Hitler Really Did Only Have One Ball

New evidence shows that an "undescended testicle" was recorded in his medical records.

The playground jibe that Adolf Hitler only had one ball turns out to be true, new evidence suggests.

Medical records discovered by Professor Peter Fleischmann of Erlangen-Nuremberg University show that the dictator had one undescended testicle, according to The Telegraph.

Hitler was thought to have been diagnosed with the common condition, where a boy's testicles do not descend to the scrotum from within their body, by prison doctors in 1923 after he was arrested for an attempt to seize power in the Munich Beer Hall Putsch.

The prison's medical officer, Dr Josef Steiner Brin, noted that "Adolf Hitler, artist, recently writer" had a "right-side cryptorchidism," or undescended testicle, in his medical records, according to Fleischmann.

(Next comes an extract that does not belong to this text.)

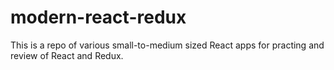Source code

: # modern-react-redux
  
This is a repo of various small-to-medium sized React apps for practing and review of React and Redux.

The findings run contrary to the previous theory that Hitler lost a testicle during the Battle of the Somme in the first world war.

A priest named Franciszek Pawlar, who claimed to have saved Hitler's life following the battle, said in the 1960s, in documents unearthed by The Sun in 2008, that the future führer had suffered shrapnel damage to his testicle.

In 1943, however, American interrogators were told by Hitler's childhood doctors that his genitals were "completely normal", according to The Guardian.